#### Tasks to complete
A – Answer these questions from the article on Aave's proposed risk framework, one answer per line, marked (i), (ii), (iii):
(i) Who wrote the framework?
(ii) How often would asset reviews be refreshed?
(iii) About how much rsETH did the attackers mint?
B – Continue the article on Aave's proposed risk framework after its last sentence.

#### Document passage
★ ★ ★ ★
Aave Proposes New Risk Framework After KelpDAO rsETH Bridge Exploit
Governance would get formal rules for assessing bridges, assets and chains plus a fast path to remove risky collateral if approved.
Overview
- On June 9, Aave published a LlamaRisk‑authored risk framework for governance review that would be applied across Aave V3, V4 and Aave Horizon if token holders approve it.
- The framework sets four core areas of scrutiny — asset risk, bridge risk, chain risk and automated monitoring — and makes asset reviews continuous with quarterly refreshes and out‑of‑cycle checks for material changes.
- The proposal is a direct response to the April LayerZero‑powered KelpDAO exploit in which attackers minted about 116,500 rsETH (roughly $290–$292 million), deposited stolen rsETH into Aave V3 and borrowed WETH, forcing emergency freezes, zeroed LTVs and hundreds of parameter changes.
★ ★ ★ ★
#### Data to examine
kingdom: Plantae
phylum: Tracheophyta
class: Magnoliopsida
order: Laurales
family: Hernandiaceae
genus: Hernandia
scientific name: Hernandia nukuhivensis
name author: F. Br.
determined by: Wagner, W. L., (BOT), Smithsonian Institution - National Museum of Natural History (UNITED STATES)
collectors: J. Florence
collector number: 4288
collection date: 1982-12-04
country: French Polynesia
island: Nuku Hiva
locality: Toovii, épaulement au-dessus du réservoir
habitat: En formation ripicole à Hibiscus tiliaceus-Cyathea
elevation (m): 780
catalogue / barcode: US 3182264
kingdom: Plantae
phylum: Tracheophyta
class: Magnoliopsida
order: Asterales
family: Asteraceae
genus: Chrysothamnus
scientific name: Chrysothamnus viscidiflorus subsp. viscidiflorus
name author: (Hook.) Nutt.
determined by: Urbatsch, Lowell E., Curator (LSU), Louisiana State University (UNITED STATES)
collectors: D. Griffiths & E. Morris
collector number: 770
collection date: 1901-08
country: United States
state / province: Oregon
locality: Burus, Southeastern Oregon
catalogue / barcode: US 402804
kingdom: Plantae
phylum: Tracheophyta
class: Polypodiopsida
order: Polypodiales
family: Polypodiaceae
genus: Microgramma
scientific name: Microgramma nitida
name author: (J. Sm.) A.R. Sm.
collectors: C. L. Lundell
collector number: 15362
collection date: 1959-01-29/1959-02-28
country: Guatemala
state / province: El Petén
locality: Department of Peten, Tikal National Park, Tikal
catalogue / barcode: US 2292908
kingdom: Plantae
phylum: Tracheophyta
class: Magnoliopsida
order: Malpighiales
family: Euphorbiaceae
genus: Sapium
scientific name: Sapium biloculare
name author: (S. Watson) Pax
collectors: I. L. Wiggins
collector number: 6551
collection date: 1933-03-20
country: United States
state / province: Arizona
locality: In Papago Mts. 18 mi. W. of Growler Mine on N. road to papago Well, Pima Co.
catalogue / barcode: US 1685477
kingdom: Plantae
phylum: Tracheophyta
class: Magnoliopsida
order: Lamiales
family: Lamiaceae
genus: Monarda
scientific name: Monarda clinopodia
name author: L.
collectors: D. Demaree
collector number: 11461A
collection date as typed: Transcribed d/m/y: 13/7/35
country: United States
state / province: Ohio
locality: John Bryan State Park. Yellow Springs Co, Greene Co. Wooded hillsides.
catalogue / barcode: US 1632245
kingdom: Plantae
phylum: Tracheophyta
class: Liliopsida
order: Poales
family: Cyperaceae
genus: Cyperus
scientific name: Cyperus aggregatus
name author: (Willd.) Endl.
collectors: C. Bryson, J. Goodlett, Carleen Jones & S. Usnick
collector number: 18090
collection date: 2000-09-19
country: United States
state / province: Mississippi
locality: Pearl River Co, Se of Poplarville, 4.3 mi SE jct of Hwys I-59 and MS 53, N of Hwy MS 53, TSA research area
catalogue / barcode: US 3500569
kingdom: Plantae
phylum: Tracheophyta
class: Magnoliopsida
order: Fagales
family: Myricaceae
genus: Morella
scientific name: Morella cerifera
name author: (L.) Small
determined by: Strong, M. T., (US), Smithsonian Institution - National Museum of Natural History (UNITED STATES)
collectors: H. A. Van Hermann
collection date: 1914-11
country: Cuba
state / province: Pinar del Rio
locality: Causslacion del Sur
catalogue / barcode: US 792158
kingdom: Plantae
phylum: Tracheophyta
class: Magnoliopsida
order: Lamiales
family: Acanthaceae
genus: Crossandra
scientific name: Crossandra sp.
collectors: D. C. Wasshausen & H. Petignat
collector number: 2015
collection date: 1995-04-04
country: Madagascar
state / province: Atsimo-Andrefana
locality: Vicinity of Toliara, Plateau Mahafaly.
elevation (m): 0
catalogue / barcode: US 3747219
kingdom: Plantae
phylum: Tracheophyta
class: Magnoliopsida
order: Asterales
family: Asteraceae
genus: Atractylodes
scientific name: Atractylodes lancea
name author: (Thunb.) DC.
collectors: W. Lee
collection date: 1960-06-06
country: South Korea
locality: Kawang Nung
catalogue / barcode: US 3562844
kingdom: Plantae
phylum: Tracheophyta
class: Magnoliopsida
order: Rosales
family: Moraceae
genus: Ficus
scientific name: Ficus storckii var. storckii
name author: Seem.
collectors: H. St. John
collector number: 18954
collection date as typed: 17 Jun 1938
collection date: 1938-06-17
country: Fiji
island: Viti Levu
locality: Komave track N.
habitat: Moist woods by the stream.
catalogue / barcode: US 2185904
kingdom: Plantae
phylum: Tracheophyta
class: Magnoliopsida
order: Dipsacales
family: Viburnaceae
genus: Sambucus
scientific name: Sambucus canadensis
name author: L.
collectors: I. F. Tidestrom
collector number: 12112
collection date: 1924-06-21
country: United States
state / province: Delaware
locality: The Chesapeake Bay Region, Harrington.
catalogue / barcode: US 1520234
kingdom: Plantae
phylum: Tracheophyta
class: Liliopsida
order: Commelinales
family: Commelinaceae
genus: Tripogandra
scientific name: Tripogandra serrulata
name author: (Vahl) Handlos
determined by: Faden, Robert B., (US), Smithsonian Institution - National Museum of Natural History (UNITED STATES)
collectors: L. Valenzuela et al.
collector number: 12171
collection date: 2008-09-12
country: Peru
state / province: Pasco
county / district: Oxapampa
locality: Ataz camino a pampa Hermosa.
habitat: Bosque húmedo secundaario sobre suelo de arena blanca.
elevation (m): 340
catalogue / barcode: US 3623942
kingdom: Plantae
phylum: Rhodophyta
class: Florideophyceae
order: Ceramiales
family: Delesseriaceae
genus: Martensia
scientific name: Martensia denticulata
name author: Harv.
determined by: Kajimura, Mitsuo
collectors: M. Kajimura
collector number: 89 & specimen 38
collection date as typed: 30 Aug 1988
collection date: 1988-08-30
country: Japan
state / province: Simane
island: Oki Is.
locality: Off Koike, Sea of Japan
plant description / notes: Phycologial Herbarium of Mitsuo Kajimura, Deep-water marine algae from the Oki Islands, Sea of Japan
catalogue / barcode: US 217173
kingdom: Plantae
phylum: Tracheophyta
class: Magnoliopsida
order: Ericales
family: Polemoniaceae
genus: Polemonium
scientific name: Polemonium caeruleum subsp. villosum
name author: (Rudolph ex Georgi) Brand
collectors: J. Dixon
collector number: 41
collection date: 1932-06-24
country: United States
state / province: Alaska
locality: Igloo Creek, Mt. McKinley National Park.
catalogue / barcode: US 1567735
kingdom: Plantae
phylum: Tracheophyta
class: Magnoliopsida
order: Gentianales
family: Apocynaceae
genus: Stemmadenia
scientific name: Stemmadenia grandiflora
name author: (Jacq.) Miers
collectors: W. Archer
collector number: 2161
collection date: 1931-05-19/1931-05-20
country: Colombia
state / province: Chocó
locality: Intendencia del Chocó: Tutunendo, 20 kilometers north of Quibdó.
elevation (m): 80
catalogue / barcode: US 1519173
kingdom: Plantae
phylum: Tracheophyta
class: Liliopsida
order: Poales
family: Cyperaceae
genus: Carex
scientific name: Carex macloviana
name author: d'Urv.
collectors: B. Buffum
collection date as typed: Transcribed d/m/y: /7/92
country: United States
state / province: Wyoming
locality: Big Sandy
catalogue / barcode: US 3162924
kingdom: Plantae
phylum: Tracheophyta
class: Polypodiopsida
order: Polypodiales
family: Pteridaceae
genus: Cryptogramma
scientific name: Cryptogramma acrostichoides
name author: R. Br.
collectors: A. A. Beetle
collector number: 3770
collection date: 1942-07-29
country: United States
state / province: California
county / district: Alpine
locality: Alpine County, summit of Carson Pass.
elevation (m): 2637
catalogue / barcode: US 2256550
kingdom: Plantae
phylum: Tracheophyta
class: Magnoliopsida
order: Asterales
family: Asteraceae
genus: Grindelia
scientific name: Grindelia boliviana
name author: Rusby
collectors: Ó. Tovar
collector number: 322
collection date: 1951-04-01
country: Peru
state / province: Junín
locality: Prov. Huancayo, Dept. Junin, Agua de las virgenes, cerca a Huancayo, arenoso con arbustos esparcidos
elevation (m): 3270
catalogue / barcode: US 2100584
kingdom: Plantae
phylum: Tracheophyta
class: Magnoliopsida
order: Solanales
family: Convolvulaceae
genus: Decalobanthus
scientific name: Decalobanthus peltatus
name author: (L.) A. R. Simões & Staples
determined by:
★ ★ ★ ★
#### Answers for each item
A –
(i) LlamaRisk.
(ii) Quarterly, with out‑of‑cycle checks when there are material changes.
(iii) About 116,500 rsETH, worth roughly $290–$292 million.

B –
- Operational fixes in the plan include stricter bridge rules such as documented route topology, multiple independent verifiers, timelocked authority changes, per‑route rate limits, and automated alerts that can trigger temporary freezes or reduced exposure before full governance votes.
- If governance approves the framework it could speed interventions and asset removals to limit contagion, but the outcome depends on the vote and ongoing legal and frozen‑asset recovery work tied to the original exploit.